The exponentiated half logistic skew-t distribution with GARCH-type volatility models

Abstract

Most financial time series have non-normal features such as heavy tails, excess kurtosis and skewness. Financial asset returns volatility is also a significant measure in financial decisions, option pricing, risk management, and portfolio selection, so it is important to create vigorous driven conditional innovation density for GARCH-type volatility models for investigating volatility in financial time series. In this research, a new exponentiated half logistic skew-t (EHLST) innovation distribution for fitting generalized autoregressive conditional heteroskedasticity (GARCH)-type models is proposed.
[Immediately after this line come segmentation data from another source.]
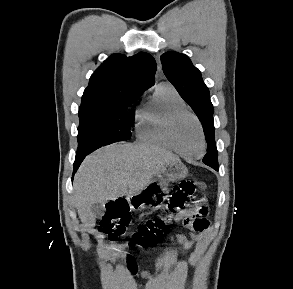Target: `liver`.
Here are the masks:
<instances>
[{"label": "liver", "mask_w": 293, "mask_h": 289, "mask_svg": "<svg viewBox=\"0 0 293 289\" xmlns=\"http://www.w3.org/2000/svg\"><path fill=\"white\" fill-rule=\"evenodd\" d=\"M175 154L150 144H112L91 153L74 178V201L83 224L93 225L94 203L139 193Z\"/></svg>", "instance_id": "1"}]
</instances>
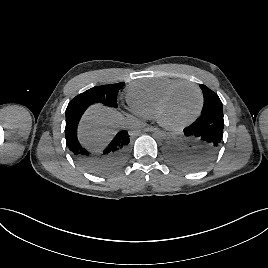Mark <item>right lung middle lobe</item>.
<instances>
[{
	"mask_svg": "<svg viewBox=\"0 0 268 268\" xmlns=\"http://www.w3.org/2000/svg\"><path fill=\"white\" fill-rule=\"evenodd\" d=\"M123 84L117 83L93 87L73 98L68 106L77 103H102L110 107H117L116 97Z\"/></svg>",
	"mask_w": 268,
	"mask_h": 268,
	"instance_id": "dd1d6c3e",
	"label": "right lung middle lobe"
}]
</instances>
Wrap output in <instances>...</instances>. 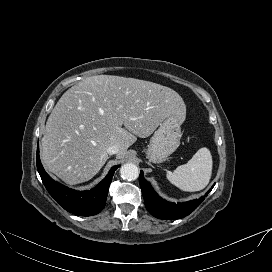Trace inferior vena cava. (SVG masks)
I'll return each instance as SVG.
<instances>
[{"instance_id":"obj_1","label":"inferior vena cava","mask_w":272,"mask_h":272,"mask_svg":"<svg viewBox=\"0 0 272 272\" xmlns=\"http://www.w3.org/2000/svg\"><path fill=\"white\" fill-rule=\"evenodd\" d=\"M119 152V146L118 145H111L107 148V153L109 155L117 154Z\"/></svg>"}]
</instances>
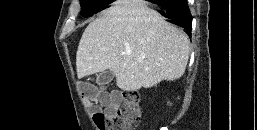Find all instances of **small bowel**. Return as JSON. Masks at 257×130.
Segmentation results:
<instances>
[{
	"label": "small bowel",
	"mask_w": 257,
	"mask_h": 130,
	"mask_svg": "<svg viewBox=\"0 0 257 130\" xmlns=\"http://www.w3.org/2000/svg\"><path fill=\"white\" fill-rule=\"evenodd\" d=\"M119 102L120 97L116 93L98 91L92 98L83 97V103L90 111H100L103 108L104 112H110Z\"/></svg>",
	"instance_id": "c3829d8e"
}]
</instances>
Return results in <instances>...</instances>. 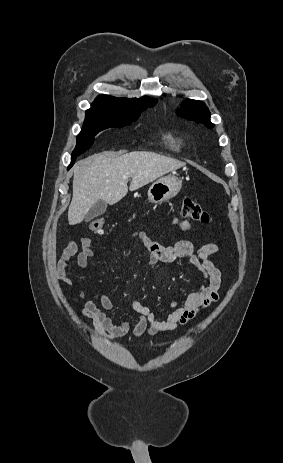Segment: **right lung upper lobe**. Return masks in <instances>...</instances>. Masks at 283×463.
<instances>
[{
	"label": "right lung upper lobe",
	"instance_id": "obj_1",
	"mask_svg": "<svg viewBox=\"0 0 283 463\" xmlns=\"http://www.w3.org/2000/svg\"><path fill=\"white\" fill-rule=\"evenodd\" d=\"M95 103L100 104H123V105H132V106H146L152 103L157 102L156 99H151L149 97H143L141 99L133 98H116L108 95H100L94 101Z\"/></svg>",
	"mask_w": 283,
	"mask_h": 463
}]
</instances>
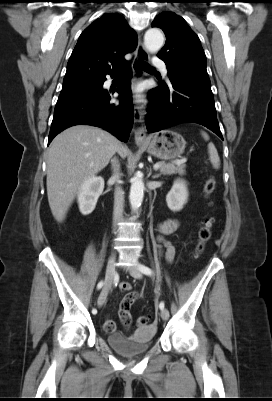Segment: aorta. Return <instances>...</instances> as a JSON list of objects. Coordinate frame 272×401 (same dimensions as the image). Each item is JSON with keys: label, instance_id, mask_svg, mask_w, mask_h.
Listing matches in <instances>:
<instances>
[{"label": "aorta", "instance_id": "aorta-1", "mask_svg": "<svg viewBox=\"0 0 272 401\" xmlns=\"http://www.w3.org/2000/svg\"><path fill=\"white\" fill-rule=\"evenodd\" d=\"M144 44L146 49L155 53L159 51L164 44V35L157 28H150L144 35ZM144 183L140 175H136L132 179L130 187L129 200L133 211H137L142 204L144 197Z\"/></svg>", "mask_w": 272, "mask_h": 401}]
</instances>
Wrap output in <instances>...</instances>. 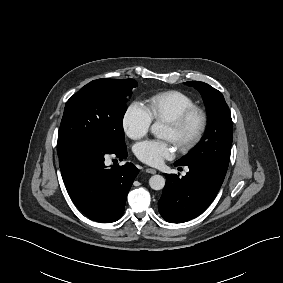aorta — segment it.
Masks as SVG:
<instances>
[{
  "instance_id": "762f6f07",
  "label": "aorta",
  "mask_w": 283,
  "mask_h": 283,
  "mask_svg": "<svg viewBox=\"0 0 283 283\" xmlns=\"http://www.w3.org/2000/svg\"><path fill=\"white\" fill-rule=\"evenodd\" d=\"M161 130H162V126L159 123L155 122V123L152 124L151 132L156 137H158V138L161 137ZM149 185L153 190H161L165 186V179L161 175H153L149 179Z\"/></svg>"
}]
</instances>
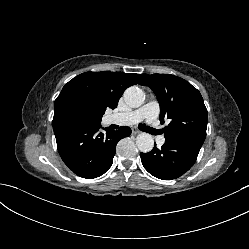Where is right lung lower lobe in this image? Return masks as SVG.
I'll list each match as a JSON object with an SVG mask.
<instances>
[{"mask_svg":"<svg viewBox=\"0 0 249 249\" xmlns=\"http://www.w3.org/2000/svg\"><path fill=\"white\" fill-rule=\"evenodd\" d=\"M57 148L64 163L78 176L92 179L103 175L112 165L116 144L131 134L127 126L119 130L101 125H82L66 120H53Z\"/></svg>","mask_w":249,"mask_h":249,"instance_id":"obj_1","label":"right lung lower lobe"}]
</instances>
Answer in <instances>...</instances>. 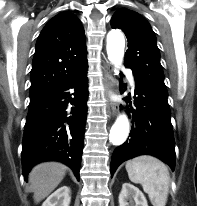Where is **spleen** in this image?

Structural properties of the proposed distribution such as density and distribution functions, quantile function and raw moments were derived. The maximum likelihood estimation criterion discussed is to estimate the parameters of the proposed distribution via a simulation study and real-life dataset. Application on Bitcoin digital-currency price index log-returns was carried-out to inspect the performance of the GARCH-type models with EHLST innovation density relative to five innovation densities in volatility modeling. The research results showed that the GARCH-EHLST model was selected as the best for the BTC log-returns conditional variance. More so, three forecasts performance measures were used to compare the out-of-sample performance of the models, and the GARCH-EHLST model outperformed the other models in terms of superior volatility predictive capability.